Cash generated from Sales and duly recorded in Books of Account can’t be treated as Unexplained Cash Credit u/s 68 of Income Tax Act: ITAT [Read Order]

Cash generated - Sales and duly - Books of Account - Unexplained Cash Credit - Income Tax Act-ITAT-TAXSCAN

The Ahmedabad bench of the Income Tax Appellate Tribunal (ITAT) held that the cash generated from sales and duly recorded in the books of account cannot be treated as unexplained cash credit under Section 68 of the Income Tax Act, 1961.

The assessee is an individual who claimed to be engaged in the business of trading gold and silver items under the name and style of M/s Adheshwer Jewelers. The assessee during the demonetization period deposited cash amounting to Rs. 50Lakh in the bank account held with Yes Bank and UCO Bank.

The assessee made cash sales of Rs. 50,47,147/- during the festival time of Diwali, Dhanteras, and Pushnanakshatra which are considered as good mahurat by the people for purchase of jewelry. The assessee further submitted that the proceeds of cash sales in the month of October 2016 were held in the business instead of depositing in the bank as the period was considered and for that, he needed liquidity to earn more profits.

The assessee immediately after demonetization was announced deposited cash in the bank in installments on different dates.
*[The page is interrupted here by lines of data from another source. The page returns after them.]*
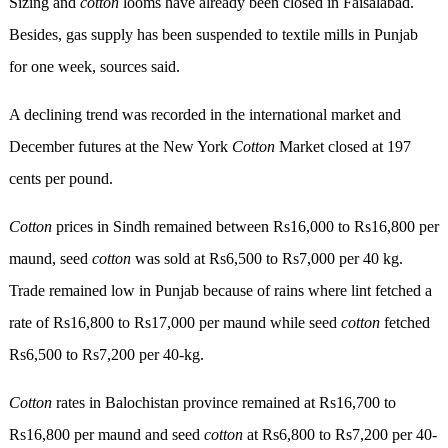
Sizing and
cotton
looms have already been closed in Faisalabad.
Besides, gas supply has been suspended to textile mills in Punjab
for one week, sources said.
A declining trend was recorded in the international market and
December futures at the New York
Cotton
Market closed at 197
cents per pound.
Cotton
prices in Sindh remained between Rs16,000 to Rs16,800 per
maund, seed
cotton
was sold at Rs6,500 to Rs7,000 per 40 kg.
Trade remained low in Punjab because of rains where lint fetched a
rate of Rs16,800 to Rs17,000 per maund while seed
cotton
fetched
Rs6,500 to Rs7,200 per 40-kg.
Cotton
rates in Balochistan province remained at Rs16,700 to
Rs16,800 per maund and seed
cotton
at Rs6,800 to Rs7,200 per 40-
As such, the assessee deposited cash amounting to 30 Lakh on 11th November and the remaining cash of Rs.20 Lakh on 2nd December 2016.
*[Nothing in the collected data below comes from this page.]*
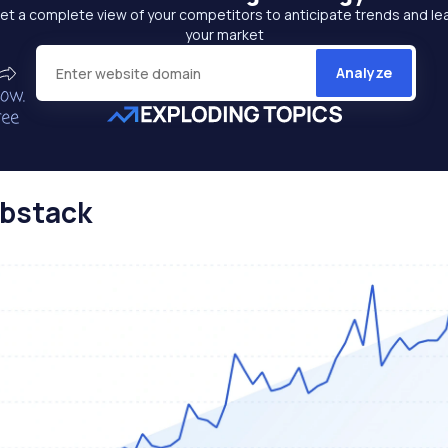
et a complete view of your competitors to anticipate trends and le
your market
Analyze
ubstack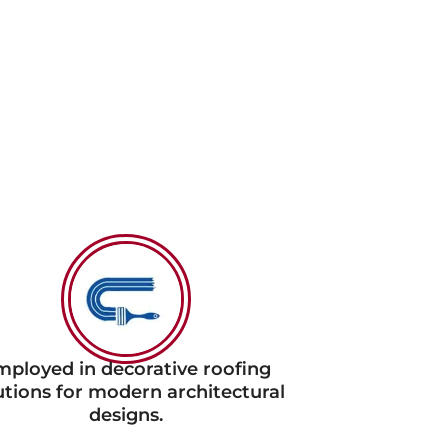
ployed in decorative roofing
utions for modern architectural
designs.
The Assessing Officer held that the entire submission of the assessee showing cash deposits out of trading of gold and silver is camouflaged and an afterthought. Therefore, the Assessing Officer rejected the same and treated the entire cash deposit of Rs. 50 Lakh as unexplained cash credit under Section 68 of the Income Tax Act and added to total income.

The Authorized Representative submitted that the business of the assessee was established 06-05-2016 which was evident from the VAT registration certificate. It was further submitted that the cash was deposited in the bank out of the sale proceeds. The Authorized Representative in support of his contention has drawn attention to the cashbook, sale register, stock register, and VAT returns which are placed in the paper book.

The Two-member bench comprising of Waseem Ahmed (Accountant member) and Madhumita Roy (Judicial member) held that the assessee has duly shown the cash receipt from the sale of gold/gold ornaments duly recorded in audited books of the account supported by sales bill and stock details. The Assessing Officer has not pointed out any defect in the books of accounts.

Therefore, the Assessing Officer cannot treat the cash generated from sales duly recorded in books of account from unexplained/unaccounted sources unless books of account are rejected based on valid reasons. The order of the Commissioner of Income Tax (Appeal) [CIT(A)] was set aside and the Assessing Officer was directed to delete the addition made by him. Thus, the appeal of the assessee was allowed.